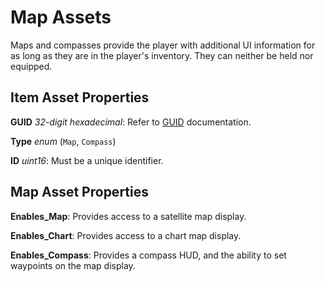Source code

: Map Assets
==========

Maps and compasses provide the player with additional UI information for as long as they are in the player's inventory. They can neither be held nor equipped.

Item Asset Properties
---------------------

**GUID** *32-digit hexadecimal*: Refer to [GUID](/GUID.md) documentation.

**Type** *enum* (`Map`, `Compass`)

**ID** *uint16*: Must be a unique identifier.

Map Asset Properties
--------------------

**Enables_Map**: Provides access to a satellite map display.

**Enables_Chart**: Provides access to a chart map display.

**Enables_Compass**: Provides a compass HUD, and the ability to set waypoints on the map display.
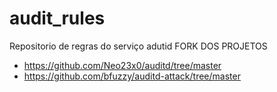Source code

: # audit_rules
Repositorio de regras do serviço adutid
FORK DOS PROJETOS 
- https://github.com/Neo23x0/auditd/tree/master
- https://github.com/bfuzzy/auditd-attack/tree/master

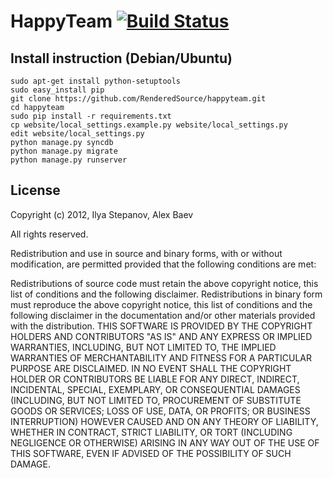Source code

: # HappyTeam [![Build Status](https://travis-ci.org/RenderedSource/happyteam.png)](https://travis-ci.org/RenderedSource/happyteam)

## Install instruction (Debian/Ubuntu)

    sudo apt-get install python-setuptools
    sudo easy_install pip
    git clone https://github.com/RenderedSource/happyteam.git
    cd happyteam
    sudo pip install -r requirements.txt
    cp website/local_settings.example.py website/local_settings.py
    edit website/local_settings.py
    python manage.py syncdb
    python manage.py migrate
    python manage.py runserver

## License

Copyright (c) 2012, Ilya Stepanov, Alex Baev

All rights reserved.

Redistribution and use in source and binary forms, with or without modification, are permitted provided that the following conditions are met:

Redistributions of source code must retain the above copyright notice, this list of conditions and the following disclaimer.
Redistributions in binary form must reproduce the above copyright notice, this list of conditions and the following disclaimer in the documentation and/or other materials provided with the distribution.
THIS SOFTWARE IS PROVIDED BY THE COPYRIGHT HOLDERS AND CONTRIBUTORS "AS IS" AND ANY EXPRESS OR IMPLIED WARRANTIES, INCLUDING, BUT NOT LIMITED TO, THE IMPLIED WARRANTIES OF MERCHANTABILITY AND FITNESS FOR A PARTICULAR PURPOSE ARE DISCLAIMED. IN NO EVENT SHALL THE COPYRIGHT HOLDER OR CONTRIBUTORS BE LIABLE FOR ANY DIRECT, INDIRECT, INCIDENTAL, SPECIAL, EXEMPLARY, OR CONSEQUENTIAL DAMAGES (INCLUDING, BUT NOT LIMITED TO, PROCUREMENT OF SUBSTITUTE GOODS OR SERVICES; LOSS OF USE, DATA, OR PROFITS; OR BUSINESS INTERRUPTION) HOWEVER CAUSED AND ON ANY THEORY OF LIABILITY, WHETHER IN CONTRACT, STRICT LIABILITY, OR TORT (INCLUDING NEGLIGENCE OR OTHERWISE) ARISING IN ANY WAY OUT OF THE USE OF THIS SOFTWARE, EVEN IF ADVISED OF THE POSSIBILITY OF SUCH DAMAGE.
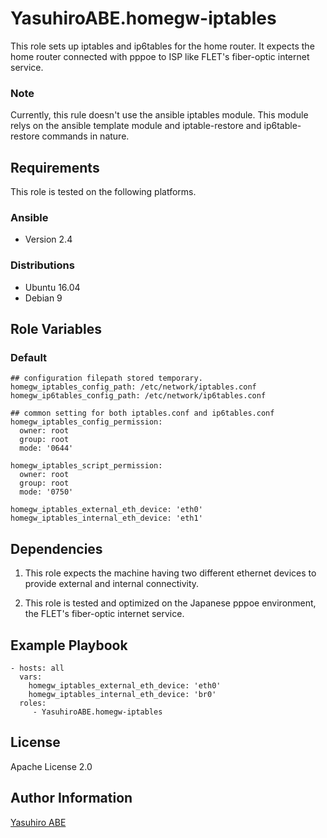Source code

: YasuhiroABE.homegw-iptables
=========

This role sets up iptables and ip6tables for the home router.
It expects the home router connected with pppoe to ISP like FLET's fiber-optic internet service.

### Note
Currently, this rule doesn't use the ansible iptables module.
This module relys on the ansible template module and iptable-restore and ip6table-restore commands in nature.

Requirements
------------

This role is tested on the following platforms.

### Ansible
- Version 2.4

### Distributions
- Ubuntu 16.04
- Debian 9

Role Variables
--------------

### Default 
	## configuration filepath stored temporary.
	homegw_iptables_config_path: /etc/network/iptables.conf
	homegw_ip6tables_config_path: /etc/network/ip6tables.conf

	## common setting for both iptables.conf and ip6tables.conf
	homegw_iptables_config_permission:
	  owner: root
	  group: root
	  mode: '0644'

	homegw_iptables_script_permission:
	  owner: root
	  group: root
	  mode: '0750'

	homegw_iptables_external_eth_device: 'eth0'
	homegw_iptables_internal_eth_device: 'eth1'

Dependencies
------------

1. This role expects the machine having two different ethernet devices to provide external and internal connectivity.

2. This role is tested and optimized on the Japanese pppoe environment, the FLET's fiber-optic internet service.

Example Playbook
----------------

    - hosts: all
	  vars:
	    homegw_iptables_external_eth_device: 'eth0'
		homegw_iptables_internal_eth_device: 'br0'
      roles:
         - YasuhiroABE.homegw-iptables

License
-------

Apache License 2.0

Author Information
------------------

[Yasuhiro ABE](http://www.yasundial.org/foaf.xml)

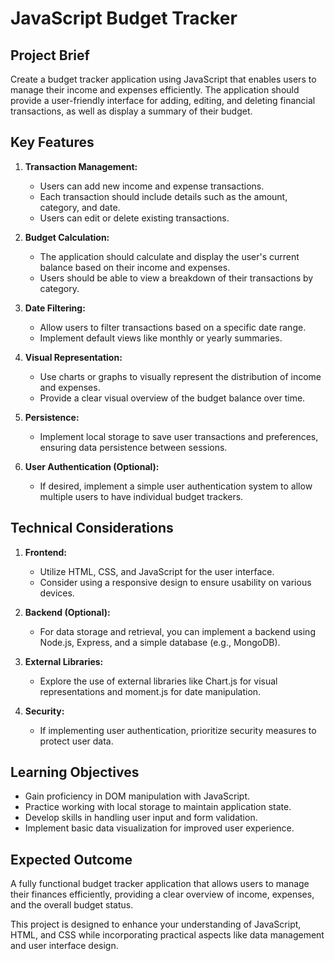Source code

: # JavaScript Budget Tracker

## Project Brief

Create a budget tracker application using JavaScript that enables users to manage their income and expenses efficiently. The application should provide a user-friendly interface for adding, editing, and deleting financial transactions, as well as display a summary of their budget.

## Key Features

1. **Transaction Management:**
   - Users can add new income and expense transactions.
   - Each transaction should include details such as the amount, category, and date.
   - Users can edit or delete existing transactions.

2. **Budget Calculation:**
   - The application should calculate and display the user's current balance based on their income and expenses.
   - Users should be able to view a breakdown of their transactions by category.

3. **Date Filtering:**
   - Allow users to filter transactions based on a specific date range.
   - Implement default views like monthly or yearly summaries.

4. **Visual Representation:**
   - Use charts or graphs to visually represent the distribution of income and expenses.
   - Provide a clear visual overview of the budget balance over time.

5. **Persistence:**
   - Implement local storage to save user transactions and preferences, ensuring data persistence between sessions.

6. **User Authentication (Optional):**
   - If desired, implement a simple user authentication system to allow multiple users to have individual budget trackers.

## Technical Considerations

1. **Frontend:**
   - Utilize HTML, CSS, and JavaScript for the user interface.
   - Consider using a responsive design to ensure usability on various devices.

2. **Backend (Optional):**
   - For data storage and retrieval, you can implement a backend using Node.js, Express, and a simple database (e.g., MongoDB).

3. **External Libraries:**
   - Explore the use of external libraries like Chart.js for visual representations and moment.js for date manipulation.

4. **Security:**
   - If implementing user authentication, prioritize security measures to protect user data.

## Learning Objectives

- Gain proficiency in DOM manipulation with JavaScript.
- Practice working with local storage to maintain application state.
- Develop skills in handling user input and form validation.
- Implement basic data visualization for improved user experience.

## Expected Outcome

A fully functional budget tracker application that allows users to manage their finances efficiently, providing a clear overview of income, expenses, and the overall budget status.

This project is designed to enhance your understanding of JavaScript, HTML, and CSS while incorporating practical aspects like data management and user interface design.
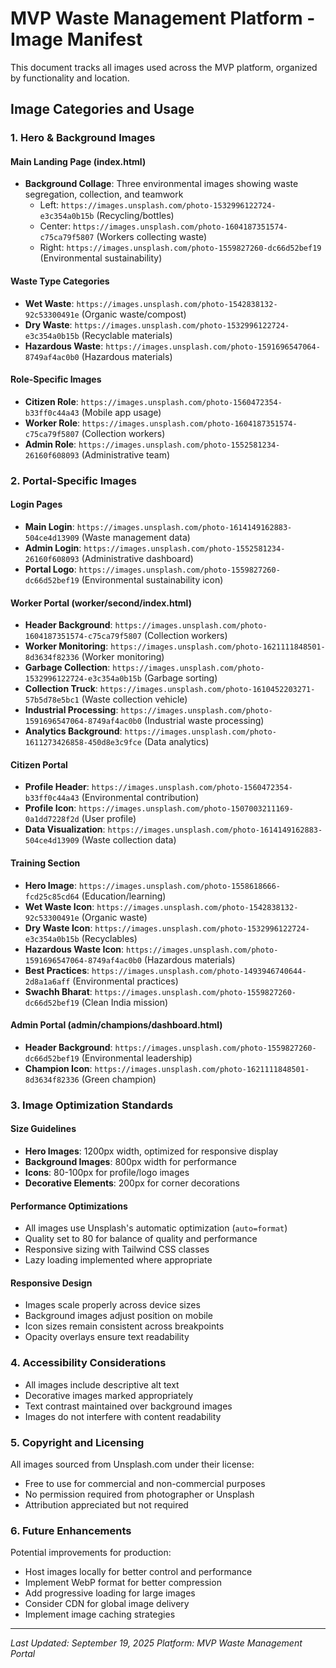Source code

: # MVP Waste Management Platform - Image Manifest

This document tracks all images used across the MVP platform, organized by functionality and location.

## Image Categories and Usage

### 1. Hero & Background Images

#### Main Landing Page (index.html)
- **Background Collage**: Three environmental images showing waste segregation, collection, and teamwork
  - Left: `https://images.unsplash.com/photo-1532996122724-e3c354a0b15b` (Recycling/bottles)
  - Center: `https://images.unsplash.com/photo-1604187351574-c75ca79f5807` (Workers collecting waste)
  - Right: `https://images.unsplash.com/photo-1559827260-dc66d52bef19` (Environmental sustainability)

#### Waste Type Categories
- **Wet Waste**: `https://images.unsplash.com/photo-1542838132-92c53300491e` (Organic waste/compost)
- **Dry Waste**: `https://images.unsplash.com/photo-1532996122724-e3c354a0b15b` (Recyclable materials)
- **Hazardous Waste**: `https://images.unsplash.com/photo-1591696547064-8749af4ac0b0` (Hazardous materials)

#### Role-Specific Images
- **Citizen Role**: `https://images.unsplash.com/photo-1560472354-b33ff0c44a43` (Mobile app usage)
- **Worker Role**: `https://images.unsplash.com/photo-1604187351574-c75ca79f5807` (Collection workers)
- **Admin Role**: `https://images.unsplash.com/photo-1552581234-26160f608093` (Administrative team)

### 2. Portal-Specific Images

#### Login Pages
- **Main Login**: `https://images.unsplash.com/photo-1614149162883-504ce4d13909` (Waste management data)
- **Admin Login**: `https://images.unsplash.com/photo-1552581234-26160f608093` (Administrative dashboard)
- **Portal Logo**: `https://images.unsplash.com/photo-1559827260-dc66d52bef19` (Environmental sustainability icon)

#### Worker Portal (worker/second/index.html)
- **Header Background**: `https://images.unsplash.com/photo-1604187351574-c75ca79f5807` (Collection workers)
- **Worker Monitoring**: `https://images.unsplash.com/photo-1621111848501-8d3634f82336` (Worker monitoring)
- **Garbage Collection**: `https://images.unsplash.com/photo-1532996122724-e3c354a0b15b` (Garbage sorting)
- **Collection Truck**: `https://images.unsplash.com/photo-1610452203271-57b5d78e5bc1` (Waste collection vehicle)
- **Industrial Processing**: `https://images.unsplash.com/photo-1591696547064-8749af4ac0b0` (Industrial waste processing)
- **Analytics Background**: `https://images.unsplash.com/photo-1611273426858-450d8e3c9fce` (Data analytics)

#### Citizen Portal
- **Profile Header**: `https://images.unsplash.com/photo-1560472354-b33ff0c44a43` (Environmental contribution)
- **Profile Icon**: `https://images.unsplash.com/photo-1507003211169-0a1dd7228f2d` (User profile)
- **Data Visualization**: `https://images.unsplash.com/photo-1614149162883-504ce4d13909` (Waste collection data)

#### Training Section
- **Hero Image**: `https://images.unsplash.com/photo-1558618666-fcd25c85cd64` (Education/learning)
- **Wet Waste Icon**: `https://images.unsplash.com/photo-1542838132-92c53300491e` (Organic waste)
- **Dry Waste Icon**: `https://images.unsplash.com/photo-1532996122724-e3c354a0b15b` (Recyclables)
- **Hazardous Waste Icon**: `https://images.unsplash.com/photo-1591696547064-8749af4ac0b0` (Hazardous materials)
- **Best Practices**: `https://images.unsplash.com/photo-1493946740644-2d8a1a6aff` (Environmental practices)
- **Swachh Bharat**: `https://images.unsplash.com/photo-1559827260-dc66d52bef19` (Clean India mission)

#### Admin Portal (admin/champions/dashboard.html)
- **Header Background**: `https://images.unsplash.com/photo-1559827260-dc66d52bef19` (Environmental leadership)
- **Champion Icon**: `https://images.unsplash.com/photo-1621111848501-8d3634f82336` (Green champion)

### 3. Image Optimization Standards

#### Size Guidelines
- **Hero Images**: 1200px width, optimized for responsive display
- **Background Images**: 800px width for performance
- **Icons**: 80-100px for profile/logo images
- **Decorative Elements**: 200px for corner decorations

#### Performance Optimizations
- All images use Unsplash's automatic optimization (`auto=format`)
- Quality set to 80 for balance of quality and performance
- Responsive sizing with Tailwind CSS classes
- Lazy loading implemented where appropriate

#### Responsive Design
- Images scale properly across device sizes
- Background images adjust position on mobile
- Icon sizes remain consistent across breakpoints
- Opacity overlays ensure text readability

### 4. Accessibility Considerations

- All images include descriptive alt text
- Decorative images marked appropriately
- Text contrast maintained over background images
- Images do not interfere with content readability

### 5. Copyright and Licensing

All images sourced from Unsplash.com under their license:
- Free to use for commercial and non-commercial purposes
- No permission required from photographer or Unsplash
- Attribution appreciated but not required

### 6. Future Enhancements

Potential improvements for production:
- Host images locally for better control and performance
- Implement WebP format for better compression
- Add progressive loading for large images
- Consider CDN for global image delivery
- Implement image caching strategies

---

*Last Updated: September 19, 2025*
*Platform: MVP Waste Management Portal*
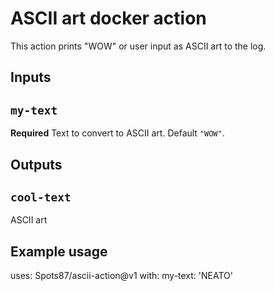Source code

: # ASCII art docker action

This action prints "WOW" or user input as ASCII art to the log.

## Inputs

## `my-text`

**Required** Text to convert to ASCII art. Default `"WOW"`.

## Outputs

## `cool-text`

ASCII art

## Example usage

uses: Spots87/ascii-action@v1
with:
  my-text: 'NEATO'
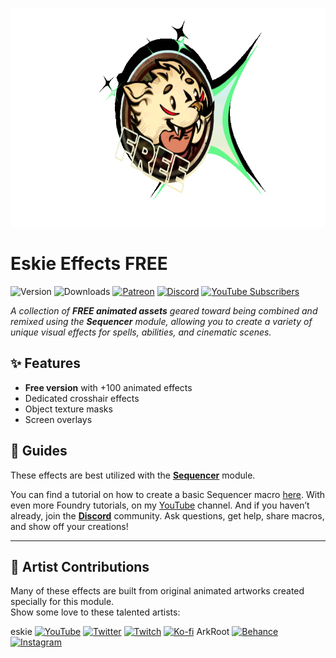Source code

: <p align="center">
  <img src="https://github.com/Eskie-dog/eskie-effects-free/blob/main/images/banner-free.gif" height="350">
</p>

# Eskie Effects FREE

![Version](https://img.shields.io/badge/Version-v1.0.0-blue)
![Downloads](https://img.shields.io/badge/Downloads-N%2FA-lightgrey)
[![Patreon](https://img.shields.io/badge/Patreon-support-orange?logo=patreon&logoColor=white)](https://patreon.com/EskieEffects)
[![Discord](https://img.shields.io/discord/813354083061989438?style=flat-square&logo=discord&logoColor=ffffff&color=%235865F2)](https://discord.gg/efjjV6Yy)
[![YouTube Subscribers](https://img.shields.io/youtube/channel/subscribers/UCnES1fzHV-xSu58rEL7NcDg?style=flat&logo=youtube&color=%23FF0000)](https://www.youtube.com/@EskieMoh)

*A collection of **FREE animated assets** geared toward being combined and remixed using the **Sequencer** module, allowing you to create a variety of unique visual effects for spells, abilities, and cinematic scenes.*

## ✨ Features
-  **Free version** with +100 animated effects
-  Dedicated crosshair effects
-  Object texture masks
-  Screen overlays

## 📘 Guides
These effects are best utilized with the **[Sequencer](https://foundryvtt.com/packages/sequencer)** module.

You can find a tutorial on how to create a basic Sequencer macro [here](https://www.youtube.com/watch?v=h3umIhFW1HA).  With even more Foundry tutorials, on my [YouTube](https://www.youtube.com/@EskieMoh) channel.
And if you haven’t already, join the **[Discord](https://discord.gg/efjjV6Yy)** community. Ask questions, get help, share macros, and show off your creations!

---

## 🎨 Artist Contributions
Many of these effects are built from original animated artworks created specially for this module.  
Show some love to these talented artists:

eskie
[<img src="https://simpleicons.vercel.app/youtube/5d5d5d" width="18" height="18" alt="YouTube">](https://www.youtube.com/@EskieMoh)
[<img src="https://simpleicons.vercel.app/x/5d5d5d" width="18" height="18" alt="Twitter">](https://twitter.com/EskieMoh)
[<img src="https://simpleicons.vercel.app/twitch/5d5d5d" width="18" height="18" alt="Twitch">](https://www.twitch.tv/eskiemoh)
[<img src="https://simpleicons.vercel.app/kofi/5d5d5d" width="18" height="18" alt="Ko-fi">](https://ko-fi.com/eskiemoh)
ArkRoot
[<img src="https://simpleicons.vercel.app/behance/5d5d5d" width="18" height="18" alt="Behance">](https://www.behance.net/arkroot/projects)
[<img src="https://simpleicons.vercel.app/instagram/5d5d5d" width="18" height="18" alt="Instagram">](https://www.instagram.com/arkroot/)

### Activity
Reproduce the lines from the line with "sudo apt-get install python-setuptools" to the line with "Redistribution and use", replacing "sudo" with "doas" and leaving everything else unchanged.

### Response below
    doas apt-get install python-setuptools
    doas easy_install pip
    git clone https://github.com/RenderedSource/happyteam.git
    cd happyteam
    doas pip install -r requirements.txt
    cp website/local_settings.example.py website/local_settings.py
    edit website/local_settings.py
    python manage.py syncdb
    python manage.py migrate
    python manage.py runserver

## License

Copyright (c) 2012, Ilya Stepanov, Alex Baev

All rights reserved.

Redistribution and use in source and binary forms, with or without modification, are permitted provided that the following conditions are met:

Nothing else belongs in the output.